The term populare is often used in the chronicles. Indeed, at a certain point, much of Spain—prominently Castile—had been won by popular militias who established fortified villages organized through the direct-democracy of open councils. This political structure was detailed in the 13th century by King Alfonso X in one of the most sophisticated medieval works of legal thought, the Partidas (interestingly, Hernán Cortés would invoke this provision in Castilian law to justify his founding of Veracruz and entry into Mesoamerica, despite the governor of Cuba’s opposition).
The Repoblamiento was largely carried out through the issuance of cartas pueblas by kings and lords, as well as ecclesial authorities. These were documents that guaranteed certain rights to specific groups of people in return for their settling in specific areas (including the no-man’s land that had formed between the Christian north and Muslim south). Feudalism was thus excluded, and free communities loyal to the crown under whose auspices they had been mobilized were established.

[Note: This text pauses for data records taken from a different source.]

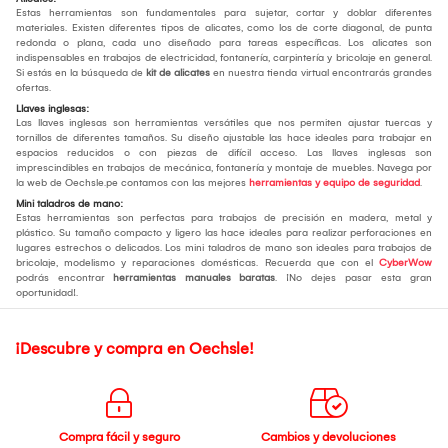
Estas herramientas son fundamentales para sujetar, cortar y doblar diferentes
materiales. Existen diferentes tipos de alicates, como los de corte diagonal, de punta
redonda o plana, cada uno diseñado para tareas específicas. Los alicates son
indispensables en trabajos de electricidad, fontanería, carpintería y bricolaje en general.
Si estás en la búsqueda de
kit de alicates
en nuestra tienda virtual encontrarás grandes
ofertas.
Llaves inglesas:
Las llaves inglesas son herramientas versátiles que nos permiten ajustar tuercas y
tornillos de diferentes tamaños. Su diseño ajustable las hace ideales para trabajar en
espacios reducidos o con piezas de difícil acceso. Las llaves inglesas son
imprescindibles en trabajos de mecánica, fontanería y montaje de muebles. Navega por
la web de Oechsle.pe contamos con las mejores
herramientas y equipo de seguridad
.
Mini taladros de mano:
Estas herramientas son perfectas para trabajos de precisión en madera, metal y
plástico. Su tamaño compacto y ligero las hace ideales para realizar perforaciones en
lugares estrechos o delicados. Los mini taladros de mano son ideales para trabajos de
bricolaje, modelismo y reparaciones domésticas. Recuerda que con el
CyberWow
podrás encontrar
herramientas manuales baratas
. ¡No dejes pasar esta gran
oportunidad!.
¡Descubre y compra en Oechsle!
Compra fácil y seguro
Cambios y devoluciones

The emphasis on the autogestion (“self-management”) of the municipio (“municipality”) in Spanish political thought, therefore, constitutes a medieval inheritance, down to the anarcho-syndicalists of the Spanish civil war or VOX spokesman Jorge Buxade’s reference to the importance of municipal, local communities as centers of resistance against globalist monoculture in his recent speech at CPAC in Budapest.
Reflections, Lessons
The Reconquista represents a conscious, multi-generational project. It attests to the ability of the human collective to determine its identity in the face of contrary forces, and to do so without strict political unity, but on the basis of a shared ideal. It is also evidence that history is not all “on the surface”—there are subterranean streams whose waters run underground for long stretches before emerging once more. The past has not passed. The past to which we pledge ourselves can lie ahead.